Я пошел вдоль берега по еле заметной, протоптанной рыбаками тропке и вскоре наткнулся на еще один сюрприз. В одной из прогалин, свободной от камыша, я увидел торчащий в воде костыль. Я не так удивился бы, увидев на берегу русалку: она, хотя и нереальная, была бы здесь уместна. Но костыль? Это все равно, что увидеть на крыше девятиэтажки живую лошадь.
Нехорошие мысли зашевелились у меня в голове: одноногий человек, искупавшись, уходя, не забудет ни при каких обстоятельствах свой костыль в воде. Значит, этот человек еще плавает. И уже долго. Несколько суток, если судить по четкой отметине на костыле, оставленной поверхностью воды после того, как паводок пошел на убыль.

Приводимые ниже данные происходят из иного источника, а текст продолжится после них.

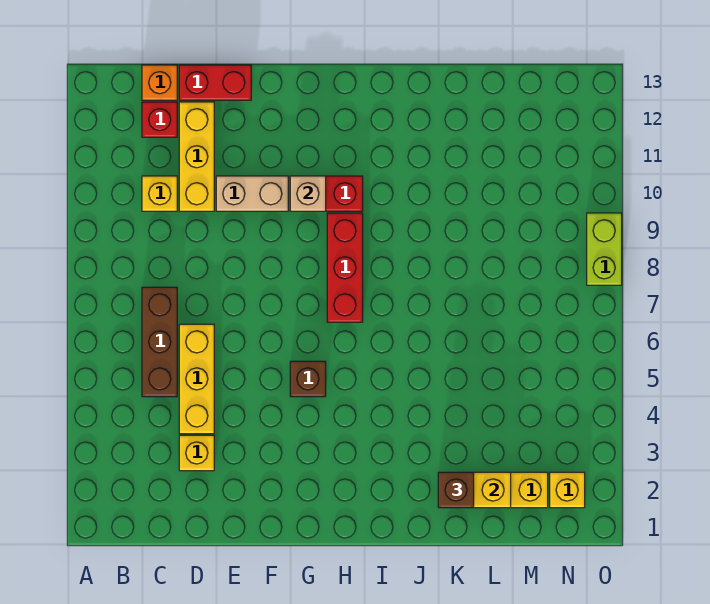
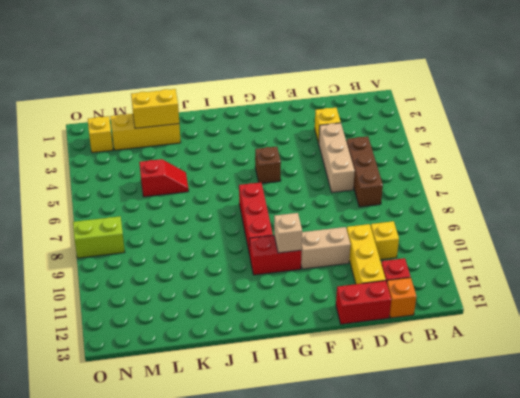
yellow 1x3 brick [179,324,214,434] -> tan 1x3 brick [319,123,355,192]
brown 1x1 brick [438,472,474,508] -> none
none -> red 1x2 slope [139,159,189,197]
lime 1x2 brick [587,213,622,285] -> lime 1x2 brick turned to [73,216,125,258]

Я свернул с тропинки влево и стал продираться сквозь заросли кустарника, удаляясь от ерика. Обогнув небольшое озерцо, сплошь затянутое ядовито-зеленой пленкой, я выбрался на старую проселочную дорогу, которая и вывела меня к реке.
С гребня намытого песка я увидел домики Краснослободска, высокие деревья у пристани и остров, к которому причалил наш Як-42. Возле самолета людей было не очень много: очевидно, выставили охранение и любопытных, прибывших на моторках, близко не подпускали. Теплоход с пассажирами рейса № 1302 уже был на середине реки.

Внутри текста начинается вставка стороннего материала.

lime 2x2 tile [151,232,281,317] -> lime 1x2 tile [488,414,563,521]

Перед пристанью я остановился под деревьями и слегка привел себя в порядок: отряхнул с куртки желтую пыльцу и паутину, отодрал с джинсов репьи. Черпая песок тапочками, спустился к дощатому настилу.
На берегу за грубо сколоченными длинными прилавками сидели торговцы фруктами, жареными семечками, вяленой и свежей рыбой. Потенциальные покупатели, сходя с автобусов, не задерживались между рядами, а спешили к берегу на дебаркадер, чтобы посмотреть на небывалое зрелище – самолет посреди реки.
Речной трамвай пришлось ждать минут десять.